Doing the maths and weighing up cost of number of years of conventional antifouling versus cost of coppercoat and years of it usefulness is a worthwhile exercise even if you don't weigh in the cost of stripping/ preparing old antifoul and time spent applying.
I must confess that my usage of the boat was quite a factor in my choice - I was about to set off on an extended cruise and the thought of avoiding lift outs in out of the way places was a consideration. I even found that in the tropics a scrub of the hull was easy enough by diving under the boat - the water was warm enough anyway even if you couldn't dry out because of lack of facilities or no tidal range.
 
I think the success stories are the people that not only RTFM but actually follow it.
If only paying someone to work on our boats guaranteed expertise - in any trade.

While growing up I often heard the saying:
"If you want a job doing properly do it yourself".

So I read alI that I could first, including the coppercoat instructions, that are really very simple. Borrowed some timber from the yard and bought some tarpaulins to build a tent around the hull. Applied high build epoxy base coats to a sanded hull then, when it cured, spent a long day mixing one litre at a time and thinly rolling on coppercoat, wet on wet, around and around the hull.

Once this was cured a couple of props had to be moved and touched up. When my final touch up mix started to go off I used a brush to finish the touch up. Now the instructions are quite clear, "do not use a brush". The two areas where the coppercoat did not work at first were the brushed areas, though after two years and some fairly aggressive rubbing down they worked and blended in to the rest of the coating. It looks as if too thick an application leaves the hard resin on the surface and the copper is not exposed and can not work. Simple really.
 
I actually enjoy antifouling . Scraping the stuff off is for someone else to do and is probably the reason why we go to work for a living or join pension schemes.

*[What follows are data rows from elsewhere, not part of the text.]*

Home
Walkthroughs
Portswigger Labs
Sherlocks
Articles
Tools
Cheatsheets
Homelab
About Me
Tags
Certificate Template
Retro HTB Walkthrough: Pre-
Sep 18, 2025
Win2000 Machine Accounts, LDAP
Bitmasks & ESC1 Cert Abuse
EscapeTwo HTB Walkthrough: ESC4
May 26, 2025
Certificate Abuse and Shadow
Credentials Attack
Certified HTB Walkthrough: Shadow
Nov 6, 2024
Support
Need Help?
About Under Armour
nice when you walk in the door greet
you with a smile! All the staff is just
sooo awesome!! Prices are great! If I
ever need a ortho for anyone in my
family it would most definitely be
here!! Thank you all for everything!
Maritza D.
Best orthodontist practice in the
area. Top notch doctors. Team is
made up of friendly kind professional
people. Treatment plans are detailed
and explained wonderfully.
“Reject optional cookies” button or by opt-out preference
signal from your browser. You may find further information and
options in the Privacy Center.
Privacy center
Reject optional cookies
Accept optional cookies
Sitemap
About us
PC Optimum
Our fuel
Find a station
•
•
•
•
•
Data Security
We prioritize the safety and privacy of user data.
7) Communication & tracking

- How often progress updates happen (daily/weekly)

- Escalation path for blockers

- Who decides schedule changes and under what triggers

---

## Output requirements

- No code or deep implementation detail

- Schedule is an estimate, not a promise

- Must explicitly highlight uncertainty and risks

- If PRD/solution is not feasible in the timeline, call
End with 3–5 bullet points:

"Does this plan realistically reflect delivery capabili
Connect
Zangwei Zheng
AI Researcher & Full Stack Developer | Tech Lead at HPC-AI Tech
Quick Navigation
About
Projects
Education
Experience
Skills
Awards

You can see the way it's going though . No DIY only yards. Then copper only, then nothing but drive thru boat washing facilities.

What we need are underwater scrubbing limpet drones that actually work to make all the above unnecessary. :)
 
While growing up I often heard the saying:
"If you want a job doing properly do it yourself".

So I read alI that I could first, including the coppercoat instructions, that are really very simple. Borrowed some timber from the yard and bought some tarpaulins to build a tent around the hull. Applied high build epoxy base coats to a sanded hull then, when it cured, spent a long day mixing one litre at a time and thinly rolling on coppercoat, wet on wet, around and around the hull.

Once this was cured a couple of props had to be moved and touched up. When my final touch up mix started to go off I used a brush to finish the touch up. Now the instructions are quite clear, "do not use a brush". The two areas where the coppercoat did not work at first were the brushed areas, though after two years and some fairly aggressive rubbing down they worked and blended in to the rest of the coating. It looks as if too thick an application leaves the hard resin on the surface and the copper is not exposed and can not work. Simple really.

Right in every respect.

Even your assumption about why the brushed Coppercoat was less effective.

BTW for the nooks and crannies stipple with a brush rather than brushing and it’s OK. They should put that in the manual, but they will tell you that over the phone!
 
What we need are underwater scrubbing limpet drones that actually work to make all the above unnecessary.
They exist, in the Persian Gulf, probably Dubai, way back in the 80's I saw a group of divers with an ex-north sea sidewinder trawler using power scrubbers to clean the hulls of tankers. Diver operated in those days rather than drones though.